PASAJE SELECCIONADO:

● ● ●

Desde Razón Pública publican este artículo:
80 años de la Guerra con el Perú: lecciones para la paz
No hay que leer las secciones de periódico que se titulan “Cultura y ocio” para acercarse a la cultura de un país. La cultura que pasa en los teatros, dentro de los libros o bajo la mirada de las estatuas en los museos es una versión o un reflejo de lo que pasa o ha pasado en la calle.
Como lo supo Theodor W. Adorno, la cultura es la naturalización de la violencia, es decir, es aquello que aprueba—a través de un consenso aparentemente incuestionado—un repertorio de prácticas, de sujeciones y de convenciones a expensas de otras.
En tiempos de paz, si queremos conjurar la guerra, es preciso desnaturalizar ciertas violencias que habitan y han hecho nuestra cultura, y esto solo lo podemos lograr a través de un cambio cultural.
Hace ochenta años, como hoy, la nación pensaba su territorio desde el conflicto armado. En particular, lo pensaba desde las dos batallas más importantes de lo que la historiografía posterior ha llamado la Guerra con el Perú (1932-1934): las batallas de Tarapacá y Güepi, en 1933.
Tal como hoy, aquella guerra haría cierto lo que escribió el famoso viajero inglés Richard Francis Burton en el Paraguay devastado por la Guerra de la Triple Alianza (1864-1870): “las guerras les enseñan a las naciones su geografía”. ¿Qué lecciones nos dejó la Guerra con el Perú respecto a nuestra forma de concebir el territorio? ¿De qué forma la guerra “hizo hablar” a ese repertorio silente de prácticas que llamamos cultura colombiana?
En esta nota quiero detenerme en una forma en la que la Guerra con el Perú visibilizó la violencia subyacente a la cultura colombiana. Con ello quiero perturbar la existencia silenciosa de nuestra cultura y visibilizarla para que empecemos a cambiarla.
La Guerra con el Perú fue el último coletazo del trauma nacional por la pérdida de Panamá y también el epílogo del genocidio de la Casa Arana, desatado por el comercio cauchero de comienzos del siglo XX.
El conflicto se originó en las tensiones y desacuerdos derivados de la firma del Tratado Lozano-Salomón de 1922, en el que ambos Gobiernos se comprometían a aprobar en sus respectivos Congresos los límites convenidos sobre el río Amazonas.
Sin embargo, el presidente del Perú, Augusto Leguía, no pudo negociar con los caucheros peruanos arruinados y los regionalistas de Loreto (región amazónica del Perú) la cabal entrega del territorio al Estado colombiano.

● ● ●

CONSIGNA A:
Copia sin cambios el fragmento del artículo sobre la Guerra con el Perú que empieza en las palabras "En esta nota" y termina tras "empecemos a cambiarla.".
Las filas son material independiente y no guardan relación con el artículo sobre la Guerra con el Perú.

● ● ●

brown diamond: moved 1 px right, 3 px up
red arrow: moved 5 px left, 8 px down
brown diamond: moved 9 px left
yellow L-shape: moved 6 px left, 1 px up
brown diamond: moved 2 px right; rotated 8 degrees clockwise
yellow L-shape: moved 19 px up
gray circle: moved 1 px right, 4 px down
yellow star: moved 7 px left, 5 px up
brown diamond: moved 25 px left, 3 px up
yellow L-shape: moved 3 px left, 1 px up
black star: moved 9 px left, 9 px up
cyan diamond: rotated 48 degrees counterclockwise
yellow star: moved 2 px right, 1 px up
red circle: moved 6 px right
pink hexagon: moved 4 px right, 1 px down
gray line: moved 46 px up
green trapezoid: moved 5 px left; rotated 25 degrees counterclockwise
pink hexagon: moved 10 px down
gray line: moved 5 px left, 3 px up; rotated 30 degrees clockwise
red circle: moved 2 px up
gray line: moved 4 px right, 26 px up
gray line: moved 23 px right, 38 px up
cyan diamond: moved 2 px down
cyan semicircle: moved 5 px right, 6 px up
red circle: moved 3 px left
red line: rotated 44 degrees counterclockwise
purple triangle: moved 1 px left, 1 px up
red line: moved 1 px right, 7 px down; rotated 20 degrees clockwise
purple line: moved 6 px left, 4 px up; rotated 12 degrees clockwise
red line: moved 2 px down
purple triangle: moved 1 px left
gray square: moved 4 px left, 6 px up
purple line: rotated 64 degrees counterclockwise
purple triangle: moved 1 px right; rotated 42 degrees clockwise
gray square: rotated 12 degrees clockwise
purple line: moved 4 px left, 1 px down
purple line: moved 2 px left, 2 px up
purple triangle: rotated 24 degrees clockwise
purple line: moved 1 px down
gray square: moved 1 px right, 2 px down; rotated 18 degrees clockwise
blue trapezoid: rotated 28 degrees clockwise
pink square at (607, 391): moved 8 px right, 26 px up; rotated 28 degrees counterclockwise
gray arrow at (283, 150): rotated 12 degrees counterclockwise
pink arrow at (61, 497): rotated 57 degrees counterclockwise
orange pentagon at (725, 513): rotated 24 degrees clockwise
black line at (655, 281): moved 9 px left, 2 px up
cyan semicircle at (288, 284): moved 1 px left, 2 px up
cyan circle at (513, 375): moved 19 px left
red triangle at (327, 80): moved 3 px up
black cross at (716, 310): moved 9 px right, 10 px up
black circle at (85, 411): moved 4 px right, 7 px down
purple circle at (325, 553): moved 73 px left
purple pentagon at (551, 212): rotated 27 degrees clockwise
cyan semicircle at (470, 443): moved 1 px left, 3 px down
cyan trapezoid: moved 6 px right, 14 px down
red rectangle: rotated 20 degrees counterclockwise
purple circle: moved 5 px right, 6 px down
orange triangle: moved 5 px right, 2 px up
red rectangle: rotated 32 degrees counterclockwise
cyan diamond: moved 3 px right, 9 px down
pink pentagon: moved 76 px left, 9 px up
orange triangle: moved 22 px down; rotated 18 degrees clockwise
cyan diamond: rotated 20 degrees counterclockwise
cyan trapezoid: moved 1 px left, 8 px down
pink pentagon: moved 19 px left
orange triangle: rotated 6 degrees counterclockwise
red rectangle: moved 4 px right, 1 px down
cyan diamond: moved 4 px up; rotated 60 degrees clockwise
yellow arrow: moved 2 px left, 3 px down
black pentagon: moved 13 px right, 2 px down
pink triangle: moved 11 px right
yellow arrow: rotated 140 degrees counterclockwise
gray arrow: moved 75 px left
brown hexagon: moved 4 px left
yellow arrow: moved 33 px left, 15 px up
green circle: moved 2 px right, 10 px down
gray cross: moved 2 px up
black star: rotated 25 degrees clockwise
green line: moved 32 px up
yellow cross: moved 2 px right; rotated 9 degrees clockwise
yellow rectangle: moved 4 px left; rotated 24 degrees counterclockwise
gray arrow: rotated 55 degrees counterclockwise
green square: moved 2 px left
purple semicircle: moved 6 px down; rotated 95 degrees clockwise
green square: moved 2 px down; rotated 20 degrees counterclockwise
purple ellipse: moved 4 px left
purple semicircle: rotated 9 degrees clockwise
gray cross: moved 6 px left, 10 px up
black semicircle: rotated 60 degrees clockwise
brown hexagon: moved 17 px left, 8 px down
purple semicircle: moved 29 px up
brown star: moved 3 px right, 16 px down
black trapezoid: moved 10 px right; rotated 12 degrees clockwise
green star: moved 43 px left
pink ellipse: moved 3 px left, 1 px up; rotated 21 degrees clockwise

● ● ●

CONSIGNA B:
Ordena en una lista numerada las filas extraídas, desde la primera hasta la que contiene "black star: moved 9 px left, 9 px up", ambas incluidas, y omite las líneas en blanco.

SOLUCIÓN A:
En esta nota quiero detenerme en una forma en la que la Guerra con el Perú visibilizó la violencia subyacente a la cultura colombiana. Con ello quiero perturbar la existencia silenciosa de nuestra cultura y visibilizarla para que empecemos a cambiarla.

SOLUCIÓN B:
1. brown diamond: moved 1 px right, 3 px up
2. red arrow: moved 5 px left, 8 px down
3. brown diamond: moved 9 px left
4. yellow L-shape: moved 6 px left, 1 px up
5. brown diamond: moved 2 px right; rotated 8 degrees clockwise
6. yellow L-shape: moved 19 px up
7. gray circle: moved 1 px right, 4 px down
8. yellow star: moved 7 px left, 5 px up
9. brown diamond: moved 25 px left, 3 px up
10. yellow L-shape: moved 3 px left, 1 px up
11. black star: moved 9 px left, 9 px up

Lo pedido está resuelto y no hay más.